SUPPLIED MATERIAL section start
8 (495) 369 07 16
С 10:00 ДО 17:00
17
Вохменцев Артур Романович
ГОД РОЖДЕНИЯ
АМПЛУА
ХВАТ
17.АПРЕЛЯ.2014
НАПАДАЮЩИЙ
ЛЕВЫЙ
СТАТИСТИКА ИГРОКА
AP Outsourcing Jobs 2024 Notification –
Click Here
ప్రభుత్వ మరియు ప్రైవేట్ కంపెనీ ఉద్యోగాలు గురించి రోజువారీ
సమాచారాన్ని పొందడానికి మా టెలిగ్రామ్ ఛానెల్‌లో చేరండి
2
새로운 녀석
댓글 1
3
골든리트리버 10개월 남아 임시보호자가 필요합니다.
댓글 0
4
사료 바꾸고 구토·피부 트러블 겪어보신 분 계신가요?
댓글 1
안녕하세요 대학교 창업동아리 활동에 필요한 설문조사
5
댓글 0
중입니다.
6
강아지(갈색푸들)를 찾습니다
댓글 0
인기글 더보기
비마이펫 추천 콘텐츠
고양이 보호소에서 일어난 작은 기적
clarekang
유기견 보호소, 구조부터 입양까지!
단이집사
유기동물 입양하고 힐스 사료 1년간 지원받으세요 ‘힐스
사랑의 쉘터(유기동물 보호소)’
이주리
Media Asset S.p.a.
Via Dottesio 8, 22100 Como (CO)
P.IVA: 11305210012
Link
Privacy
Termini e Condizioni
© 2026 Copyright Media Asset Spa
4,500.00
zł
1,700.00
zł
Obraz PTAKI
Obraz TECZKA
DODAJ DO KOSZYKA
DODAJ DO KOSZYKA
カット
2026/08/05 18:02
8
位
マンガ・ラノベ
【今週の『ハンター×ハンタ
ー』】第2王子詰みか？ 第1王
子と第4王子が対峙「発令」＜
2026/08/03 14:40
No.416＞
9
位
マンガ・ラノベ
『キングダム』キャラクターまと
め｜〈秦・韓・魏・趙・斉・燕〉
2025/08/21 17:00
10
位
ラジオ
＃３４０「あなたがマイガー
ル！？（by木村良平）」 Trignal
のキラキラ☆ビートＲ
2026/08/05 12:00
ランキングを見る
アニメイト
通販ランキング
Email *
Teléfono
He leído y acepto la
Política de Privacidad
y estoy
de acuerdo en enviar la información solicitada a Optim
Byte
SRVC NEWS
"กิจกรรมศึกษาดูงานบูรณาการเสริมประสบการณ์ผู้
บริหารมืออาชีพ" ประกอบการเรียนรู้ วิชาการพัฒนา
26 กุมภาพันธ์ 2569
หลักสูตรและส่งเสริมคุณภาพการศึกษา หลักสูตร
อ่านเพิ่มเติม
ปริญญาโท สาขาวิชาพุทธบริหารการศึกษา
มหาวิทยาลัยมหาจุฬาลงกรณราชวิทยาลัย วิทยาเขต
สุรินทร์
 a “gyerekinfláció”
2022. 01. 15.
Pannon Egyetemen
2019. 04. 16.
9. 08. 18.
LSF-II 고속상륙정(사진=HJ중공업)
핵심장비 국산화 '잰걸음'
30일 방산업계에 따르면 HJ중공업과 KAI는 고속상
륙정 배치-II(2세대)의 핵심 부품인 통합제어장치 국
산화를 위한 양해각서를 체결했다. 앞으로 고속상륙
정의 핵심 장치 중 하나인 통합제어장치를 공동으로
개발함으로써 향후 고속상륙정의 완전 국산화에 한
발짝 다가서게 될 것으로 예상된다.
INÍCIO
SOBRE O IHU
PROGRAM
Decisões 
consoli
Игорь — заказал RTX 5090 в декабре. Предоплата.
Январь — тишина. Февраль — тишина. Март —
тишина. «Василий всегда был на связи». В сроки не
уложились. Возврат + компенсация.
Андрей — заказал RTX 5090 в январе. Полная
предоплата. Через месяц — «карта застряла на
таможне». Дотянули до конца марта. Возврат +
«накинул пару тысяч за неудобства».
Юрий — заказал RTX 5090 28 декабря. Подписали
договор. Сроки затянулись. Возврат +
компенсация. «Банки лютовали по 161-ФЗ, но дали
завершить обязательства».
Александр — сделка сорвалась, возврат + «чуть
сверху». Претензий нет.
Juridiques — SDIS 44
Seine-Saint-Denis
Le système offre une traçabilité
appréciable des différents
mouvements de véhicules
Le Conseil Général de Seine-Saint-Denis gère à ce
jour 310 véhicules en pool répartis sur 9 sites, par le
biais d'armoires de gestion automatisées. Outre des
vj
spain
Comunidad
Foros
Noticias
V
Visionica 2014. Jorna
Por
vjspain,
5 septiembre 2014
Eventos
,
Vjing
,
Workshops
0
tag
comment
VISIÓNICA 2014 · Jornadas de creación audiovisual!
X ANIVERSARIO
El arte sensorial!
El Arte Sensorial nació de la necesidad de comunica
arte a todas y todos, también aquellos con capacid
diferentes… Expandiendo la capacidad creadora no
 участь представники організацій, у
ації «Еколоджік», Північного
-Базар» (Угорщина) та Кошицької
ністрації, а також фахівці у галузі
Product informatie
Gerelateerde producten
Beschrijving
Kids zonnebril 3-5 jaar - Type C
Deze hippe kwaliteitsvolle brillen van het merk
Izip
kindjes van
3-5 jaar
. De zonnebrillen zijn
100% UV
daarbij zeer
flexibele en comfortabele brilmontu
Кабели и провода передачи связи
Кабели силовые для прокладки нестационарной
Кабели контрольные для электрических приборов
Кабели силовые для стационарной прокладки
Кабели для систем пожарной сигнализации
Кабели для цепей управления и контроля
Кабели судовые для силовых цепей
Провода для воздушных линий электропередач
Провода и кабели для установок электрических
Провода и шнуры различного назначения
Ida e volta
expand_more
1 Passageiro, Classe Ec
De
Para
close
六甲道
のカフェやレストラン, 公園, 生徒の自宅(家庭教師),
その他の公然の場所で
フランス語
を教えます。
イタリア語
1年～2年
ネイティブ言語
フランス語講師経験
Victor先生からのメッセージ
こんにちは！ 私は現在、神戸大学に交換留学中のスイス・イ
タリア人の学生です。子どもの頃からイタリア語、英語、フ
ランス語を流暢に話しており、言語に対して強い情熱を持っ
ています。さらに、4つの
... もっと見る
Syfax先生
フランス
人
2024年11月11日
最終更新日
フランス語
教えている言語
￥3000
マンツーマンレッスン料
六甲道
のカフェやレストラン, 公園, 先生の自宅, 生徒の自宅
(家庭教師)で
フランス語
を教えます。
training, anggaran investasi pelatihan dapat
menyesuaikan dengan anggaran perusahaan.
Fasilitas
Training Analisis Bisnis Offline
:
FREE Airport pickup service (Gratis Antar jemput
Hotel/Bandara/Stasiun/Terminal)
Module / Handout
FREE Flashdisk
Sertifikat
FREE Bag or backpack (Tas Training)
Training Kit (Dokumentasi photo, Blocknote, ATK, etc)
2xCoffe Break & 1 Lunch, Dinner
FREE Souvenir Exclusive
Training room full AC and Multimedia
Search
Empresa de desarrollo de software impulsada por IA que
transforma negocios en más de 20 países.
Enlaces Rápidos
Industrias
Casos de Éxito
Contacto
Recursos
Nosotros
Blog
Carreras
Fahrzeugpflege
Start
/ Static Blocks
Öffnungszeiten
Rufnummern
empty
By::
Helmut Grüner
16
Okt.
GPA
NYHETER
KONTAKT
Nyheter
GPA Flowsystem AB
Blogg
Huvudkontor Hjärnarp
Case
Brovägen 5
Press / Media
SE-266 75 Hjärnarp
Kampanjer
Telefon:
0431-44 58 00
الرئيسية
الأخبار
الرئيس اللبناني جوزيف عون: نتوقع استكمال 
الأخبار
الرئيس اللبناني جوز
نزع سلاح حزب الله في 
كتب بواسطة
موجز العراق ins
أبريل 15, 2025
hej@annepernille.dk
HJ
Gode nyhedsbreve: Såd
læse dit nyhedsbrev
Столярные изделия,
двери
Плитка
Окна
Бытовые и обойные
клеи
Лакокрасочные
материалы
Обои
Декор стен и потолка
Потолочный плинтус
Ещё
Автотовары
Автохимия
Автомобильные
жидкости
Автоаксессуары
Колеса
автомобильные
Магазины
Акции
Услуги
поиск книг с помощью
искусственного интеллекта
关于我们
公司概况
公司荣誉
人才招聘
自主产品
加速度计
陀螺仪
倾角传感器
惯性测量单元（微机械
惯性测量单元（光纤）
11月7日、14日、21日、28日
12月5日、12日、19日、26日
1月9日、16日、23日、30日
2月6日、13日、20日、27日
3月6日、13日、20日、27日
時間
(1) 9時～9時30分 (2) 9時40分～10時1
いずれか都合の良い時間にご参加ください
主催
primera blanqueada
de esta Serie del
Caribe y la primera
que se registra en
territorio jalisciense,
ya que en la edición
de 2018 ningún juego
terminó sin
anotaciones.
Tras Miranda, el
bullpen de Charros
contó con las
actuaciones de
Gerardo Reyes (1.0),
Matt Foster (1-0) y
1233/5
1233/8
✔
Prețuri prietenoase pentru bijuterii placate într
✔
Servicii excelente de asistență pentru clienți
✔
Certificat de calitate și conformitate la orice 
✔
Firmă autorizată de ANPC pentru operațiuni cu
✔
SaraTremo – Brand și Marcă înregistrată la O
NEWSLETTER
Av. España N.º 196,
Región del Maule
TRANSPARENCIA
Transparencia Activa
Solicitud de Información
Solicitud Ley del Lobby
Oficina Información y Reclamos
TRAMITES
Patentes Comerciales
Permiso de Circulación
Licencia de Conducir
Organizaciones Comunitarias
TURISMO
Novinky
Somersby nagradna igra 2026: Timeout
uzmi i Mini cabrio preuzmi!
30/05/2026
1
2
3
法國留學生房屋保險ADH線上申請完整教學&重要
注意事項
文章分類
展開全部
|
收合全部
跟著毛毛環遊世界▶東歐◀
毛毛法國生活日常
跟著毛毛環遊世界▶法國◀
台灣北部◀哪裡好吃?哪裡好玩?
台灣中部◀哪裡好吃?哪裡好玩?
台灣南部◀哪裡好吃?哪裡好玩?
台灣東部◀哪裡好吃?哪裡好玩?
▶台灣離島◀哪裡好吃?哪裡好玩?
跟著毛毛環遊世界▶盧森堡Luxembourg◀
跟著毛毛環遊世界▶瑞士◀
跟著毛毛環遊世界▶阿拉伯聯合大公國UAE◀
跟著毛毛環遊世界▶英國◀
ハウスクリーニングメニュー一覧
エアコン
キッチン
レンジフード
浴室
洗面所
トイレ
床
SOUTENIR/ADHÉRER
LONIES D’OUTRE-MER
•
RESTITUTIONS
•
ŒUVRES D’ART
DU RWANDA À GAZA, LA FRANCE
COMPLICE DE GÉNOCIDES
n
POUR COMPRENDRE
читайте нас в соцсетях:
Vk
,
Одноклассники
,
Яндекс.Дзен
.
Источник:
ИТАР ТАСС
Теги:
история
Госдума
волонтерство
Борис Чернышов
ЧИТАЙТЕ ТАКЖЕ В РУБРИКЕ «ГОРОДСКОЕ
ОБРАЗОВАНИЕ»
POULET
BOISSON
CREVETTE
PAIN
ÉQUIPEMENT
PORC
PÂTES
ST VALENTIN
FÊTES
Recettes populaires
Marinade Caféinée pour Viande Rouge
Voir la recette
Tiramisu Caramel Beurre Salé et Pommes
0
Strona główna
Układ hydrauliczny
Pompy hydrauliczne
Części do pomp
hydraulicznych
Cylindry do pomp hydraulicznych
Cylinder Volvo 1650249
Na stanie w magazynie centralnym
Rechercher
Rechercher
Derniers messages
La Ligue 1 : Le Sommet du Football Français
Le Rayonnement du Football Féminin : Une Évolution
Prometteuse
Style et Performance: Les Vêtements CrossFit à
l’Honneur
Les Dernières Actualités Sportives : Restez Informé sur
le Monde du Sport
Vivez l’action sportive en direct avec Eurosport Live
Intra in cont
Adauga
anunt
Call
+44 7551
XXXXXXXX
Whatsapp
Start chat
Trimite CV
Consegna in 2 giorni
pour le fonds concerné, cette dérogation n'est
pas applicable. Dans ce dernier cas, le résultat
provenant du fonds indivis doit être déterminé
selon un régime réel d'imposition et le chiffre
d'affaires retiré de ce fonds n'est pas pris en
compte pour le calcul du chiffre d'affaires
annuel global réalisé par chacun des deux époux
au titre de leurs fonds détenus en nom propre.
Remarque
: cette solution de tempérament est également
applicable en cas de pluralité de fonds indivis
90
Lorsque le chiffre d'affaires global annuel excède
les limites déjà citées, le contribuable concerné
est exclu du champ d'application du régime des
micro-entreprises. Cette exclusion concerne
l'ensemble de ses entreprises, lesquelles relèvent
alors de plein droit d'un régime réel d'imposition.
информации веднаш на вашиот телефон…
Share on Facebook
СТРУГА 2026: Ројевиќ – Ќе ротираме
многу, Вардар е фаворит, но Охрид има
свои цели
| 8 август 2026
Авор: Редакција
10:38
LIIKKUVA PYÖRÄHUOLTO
SUPPLIED MATERIAL section end
▶ _WORK REQUEST_:
Please report each line in the items above that contains the string "тишина", matching case exactly.

▶ _FINAL ANSWER_:
Январь — тишина. Февраль — тишина. Март —
тишина. «Василий всегда был на связи». В сроки не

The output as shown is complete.